Większość graczy szczególną uwagę przykłada do dźwięków wydobywających się z głośników. Nie będą oni rozczarowani, gdyż odgłosy walki odwzorowano tu świetnie. Są krzyki rannych i umierających, są komendy kolegów i dowódcy, jest wreszcie huk broni, potęgowany dodatkowo patetyczną muzyką. Osoba obserwująca grę w CoD może odnieść wrażenie oglądania dobrego filmu wojennego. Podniosłe dźwięki wzmacniają wrażenie uczestnictwa w seansie filmowym amerykańskiej superprodukcji. Osobiście nie mam nic przeciwko takim rozwiązaniom, ponieważ bardzo odpowiadają mi „klasycznopodobne” utwory i lubię słuchać muzyki orkiestralnej. Na dole ekranu wyświetlają nam się aktualne kwestie dialogowe, dlatego też nie będzie problemu z połapaniem się w sytuacji, choć wszystko zmienia się bardzo szybko.

Na koniec wypada troszkę ponarzekać. „Enemy Territory” zachwyciło mnie naturalnością, nie ma tutaj naciąganych zdarzeń, nic nie jest z góry zaplanowane. Niestety, CoD ustępuje na tym polu, ponieważ nasz przeciwnik w opcji Single Player to komputer, który zawsze zachowuje się tak samo. Wrogowie (czyt. Niemcy) przy każdym uruchomieniu gry stać będą w tym samym miejscu, wykonywać podobne gesty i prowadzić walkę w identyczny sposób. Szkoda, ponieważ momentami CoD robi się przewidywalny aż do bólu. Przy drugim uruchomieniu tej samej misji traci się przyjemność z grania, dlatego też „Call of Duty” to zabawa na jeden raz. Liniowość jest największym mankamentem gry. Z drugiej strony nasi towarzysze broni odznaczają się niezłą inteligencją i skutecznie potrafią sami prowadzić ogień, niejednokrotnie wspomagając nas w ciężkiej walce. Swoją drogą, jedną misję spaprano straszliwie – gdy niczym Chuck Norris samotnie pokonujemy pół załogi Tirpitza. „Rambopodobne” kampanie nijak mają się do rzeczywistości. Dlatego też za pierwszym razem CoD jest świetny, za drugim nieco gorszy; dalej jest równia pochyła. Jednak skrypty nie potrafią jeszcze zastąpić człowieka.

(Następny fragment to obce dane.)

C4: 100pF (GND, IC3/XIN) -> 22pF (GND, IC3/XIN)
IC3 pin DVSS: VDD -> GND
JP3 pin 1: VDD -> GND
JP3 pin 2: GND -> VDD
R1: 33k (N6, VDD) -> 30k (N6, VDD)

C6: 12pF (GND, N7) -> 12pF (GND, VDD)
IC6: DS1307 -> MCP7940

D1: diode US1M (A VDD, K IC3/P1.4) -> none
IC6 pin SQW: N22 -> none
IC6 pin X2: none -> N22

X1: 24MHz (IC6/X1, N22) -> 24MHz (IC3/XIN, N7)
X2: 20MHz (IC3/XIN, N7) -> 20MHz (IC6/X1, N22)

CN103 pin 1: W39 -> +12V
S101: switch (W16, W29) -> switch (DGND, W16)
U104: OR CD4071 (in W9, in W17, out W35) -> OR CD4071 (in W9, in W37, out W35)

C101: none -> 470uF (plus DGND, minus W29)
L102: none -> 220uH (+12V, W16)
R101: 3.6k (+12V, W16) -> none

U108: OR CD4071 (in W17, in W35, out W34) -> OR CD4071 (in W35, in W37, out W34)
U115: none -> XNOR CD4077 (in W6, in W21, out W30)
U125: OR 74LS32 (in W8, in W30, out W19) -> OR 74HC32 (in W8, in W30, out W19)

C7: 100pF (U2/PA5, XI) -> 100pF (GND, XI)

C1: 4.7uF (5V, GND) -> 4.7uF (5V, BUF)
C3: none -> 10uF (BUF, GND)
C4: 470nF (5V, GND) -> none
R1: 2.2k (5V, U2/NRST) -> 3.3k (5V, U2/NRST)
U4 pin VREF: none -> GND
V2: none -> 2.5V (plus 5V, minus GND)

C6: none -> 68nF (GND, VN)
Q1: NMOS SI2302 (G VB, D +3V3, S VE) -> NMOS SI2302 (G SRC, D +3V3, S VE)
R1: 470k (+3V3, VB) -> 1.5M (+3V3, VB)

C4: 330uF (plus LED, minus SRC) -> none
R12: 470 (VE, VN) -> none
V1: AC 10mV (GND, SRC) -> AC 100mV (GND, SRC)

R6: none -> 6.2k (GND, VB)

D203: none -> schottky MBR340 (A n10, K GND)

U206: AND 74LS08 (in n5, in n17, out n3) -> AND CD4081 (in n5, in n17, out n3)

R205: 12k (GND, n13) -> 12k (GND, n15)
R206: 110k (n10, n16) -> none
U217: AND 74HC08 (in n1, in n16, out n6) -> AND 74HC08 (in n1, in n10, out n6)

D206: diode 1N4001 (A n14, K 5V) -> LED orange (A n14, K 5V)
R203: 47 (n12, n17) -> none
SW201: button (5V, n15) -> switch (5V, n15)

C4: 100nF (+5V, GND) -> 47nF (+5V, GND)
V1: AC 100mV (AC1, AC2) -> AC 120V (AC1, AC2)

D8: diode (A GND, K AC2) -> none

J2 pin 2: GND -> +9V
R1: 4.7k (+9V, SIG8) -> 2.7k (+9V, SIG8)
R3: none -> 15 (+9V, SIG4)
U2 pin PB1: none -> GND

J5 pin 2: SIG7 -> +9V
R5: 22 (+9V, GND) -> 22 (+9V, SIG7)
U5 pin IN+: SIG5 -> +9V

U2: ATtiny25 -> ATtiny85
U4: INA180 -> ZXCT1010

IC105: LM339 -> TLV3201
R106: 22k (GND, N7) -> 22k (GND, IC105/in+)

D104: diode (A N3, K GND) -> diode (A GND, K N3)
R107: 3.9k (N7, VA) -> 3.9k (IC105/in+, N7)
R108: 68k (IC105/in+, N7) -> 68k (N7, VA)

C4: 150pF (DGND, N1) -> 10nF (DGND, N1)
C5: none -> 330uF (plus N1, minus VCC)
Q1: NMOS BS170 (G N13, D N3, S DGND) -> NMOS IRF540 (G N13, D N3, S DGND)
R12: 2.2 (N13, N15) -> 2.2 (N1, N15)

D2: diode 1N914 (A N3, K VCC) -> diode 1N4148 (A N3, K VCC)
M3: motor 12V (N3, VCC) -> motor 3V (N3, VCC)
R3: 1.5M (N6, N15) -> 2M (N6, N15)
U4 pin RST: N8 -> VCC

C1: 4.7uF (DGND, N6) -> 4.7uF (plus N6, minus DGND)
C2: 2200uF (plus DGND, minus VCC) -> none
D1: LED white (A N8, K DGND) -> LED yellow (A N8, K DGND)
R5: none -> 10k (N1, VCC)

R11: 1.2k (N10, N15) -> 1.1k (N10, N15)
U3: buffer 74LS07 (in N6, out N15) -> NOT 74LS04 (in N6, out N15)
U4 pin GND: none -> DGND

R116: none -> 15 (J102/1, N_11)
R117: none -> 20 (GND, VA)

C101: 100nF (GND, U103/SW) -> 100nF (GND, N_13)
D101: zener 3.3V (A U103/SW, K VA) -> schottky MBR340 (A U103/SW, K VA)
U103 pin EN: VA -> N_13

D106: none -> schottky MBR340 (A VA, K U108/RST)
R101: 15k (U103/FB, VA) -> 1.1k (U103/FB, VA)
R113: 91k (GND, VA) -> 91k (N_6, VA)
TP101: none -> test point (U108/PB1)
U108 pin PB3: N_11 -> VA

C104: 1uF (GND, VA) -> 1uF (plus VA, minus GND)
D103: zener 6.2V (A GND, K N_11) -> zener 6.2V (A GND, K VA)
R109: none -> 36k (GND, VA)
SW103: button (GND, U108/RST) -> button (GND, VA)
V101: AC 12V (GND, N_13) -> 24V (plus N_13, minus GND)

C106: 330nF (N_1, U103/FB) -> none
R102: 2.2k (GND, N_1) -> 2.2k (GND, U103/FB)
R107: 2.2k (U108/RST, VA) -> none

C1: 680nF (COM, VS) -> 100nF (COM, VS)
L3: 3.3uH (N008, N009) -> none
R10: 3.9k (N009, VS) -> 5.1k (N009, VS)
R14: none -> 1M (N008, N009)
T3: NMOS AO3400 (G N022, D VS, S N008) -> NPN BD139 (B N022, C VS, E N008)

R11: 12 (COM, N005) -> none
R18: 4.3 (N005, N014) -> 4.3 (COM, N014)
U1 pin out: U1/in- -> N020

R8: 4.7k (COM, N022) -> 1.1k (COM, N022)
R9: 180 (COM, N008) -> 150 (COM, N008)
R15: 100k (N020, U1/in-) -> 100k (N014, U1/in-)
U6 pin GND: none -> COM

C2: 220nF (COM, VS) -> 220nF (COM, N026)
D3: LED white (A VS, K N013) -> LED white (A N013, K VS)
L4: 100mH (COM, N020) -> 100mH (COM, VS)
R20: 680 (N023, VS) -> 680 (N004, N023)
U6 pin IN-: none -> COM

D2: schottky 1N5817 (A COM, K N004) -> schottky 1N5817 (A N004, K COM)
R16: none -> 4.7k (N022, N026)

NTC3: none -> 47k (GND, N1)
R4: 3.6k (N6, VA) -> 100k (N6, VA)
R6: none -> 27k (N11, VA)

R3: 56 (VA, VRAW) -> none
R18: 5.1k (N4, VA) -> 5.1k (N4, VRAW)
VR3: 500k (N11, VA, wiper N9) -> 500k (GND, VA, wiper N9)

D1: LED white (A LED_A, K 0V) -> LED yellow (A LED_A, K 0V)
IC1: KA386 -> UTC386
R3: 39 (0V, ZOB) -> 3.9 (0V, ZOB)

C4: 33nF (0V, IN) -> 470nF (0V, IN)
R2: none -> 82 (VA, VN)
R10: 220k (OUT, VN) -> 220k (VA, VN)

Podsumowując całość recenzji, wrócę do jej początku. „Call of Duty” na zawsze pozostanie w mojej pamięci i z pewnym sentymentem jeszcze niejeden raz wspominać będę mile spędzone godziny. Nie było ich za wiele, ponieważ CoD daje zabawę na maksymalnie 12 godzin, jednak grało się wspaniale. Obok zadowolenia odczułem, niestety, również pewien niedosyt. „Call of Duty”, mimo widocznych zalet, ma też sporo wad, które skutecznie uprzykrzają rozgrywkę.